Cannonball Read IV

A bunch of Pajibans reading and reviewing and honoring AlabamaPink.

Archive for the tag “werewolves”

Malin’s #CBR4 Review 93: Eternal Pleasure by Nina Bangs

This was the alt-book in Vaginal Fantasy Hangout in September, and due to the rather unusual subject matter, I felt compelled to check it out. As the e-book is currently unavailable, I ended up paying 5 times the cost of the actual book to have it shipped from the US, but it did entertain me, so I guess I don’t mind too much.
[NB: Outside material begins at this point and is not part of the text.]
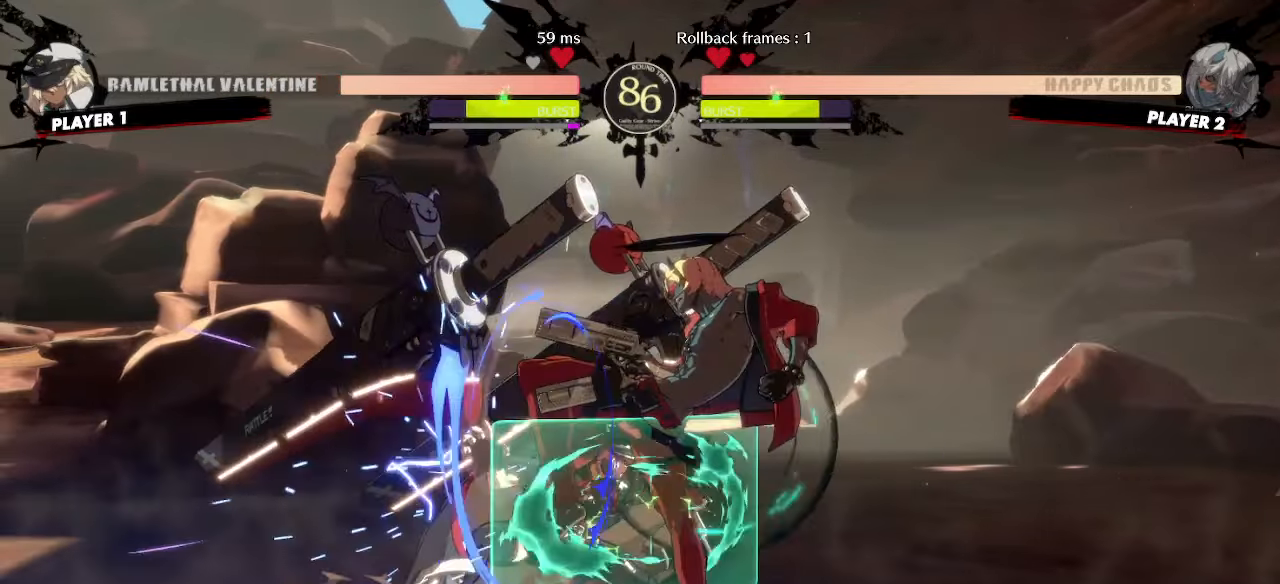
{"dt_ms": 500, "buttons": ["DPAD_DOWN", "DPAD_LEFT"], "events": [[100, "HS", "down"], [250, "HS", "up"], [267, "DPAD_UP", "up"], [383, "DPAD_DOWN", "down"]]}
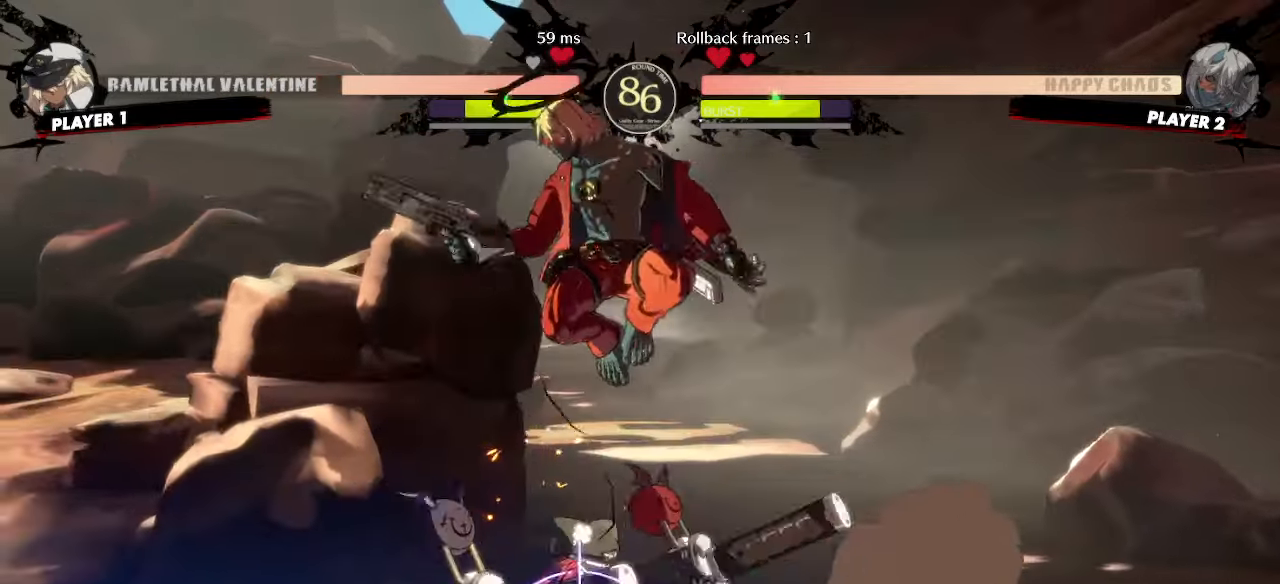
{"dt_ms": 500, "buttons": [], "events": [[17, "DPAD_LEFT", "up"], [217, "DPAD_DOWN", "up"]]}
There’s a lot of paranormal fantasy and romance out there featuring shapeshifters of various kinds. I suspect it’s the most common trope after vampires. The hero in this book, is a slightly different sort of a shapeshifter, hence the lovely ladies of VFH’s enthusiasm, and my needing to read the book. But what is it actually about, you ask.

Apparently there is a battle between huge and powerful forces in the world, and the bad side, known among other things as the Lords of Time (and yes, there is a Doctor Who reference in the book!), whilst the good guys are the Gods of the Night. The leader for the Gods of the Night is called Fin (he has long, silvery sparkly hair and silvery eyes with hints of purple – my brain can’t even fully visualize that, but boy, do I want to read whatever book he’s the hero of). He leads the Eleven, who are souls who have been resting since dinosaurs roamed the Earth, and now have been placed in the bodies of super hot dudes. Who have to help Fin fight the various evil supernatural creatures that are the minions of the Lords of Time (just to make it more confusing, there’s “good” vampires and werewolves too). If the Gods of the Night don’t stop the baddies,humanity will be wiped out on the 21st of December 2012 – the exact date when the Mayan calendar ended!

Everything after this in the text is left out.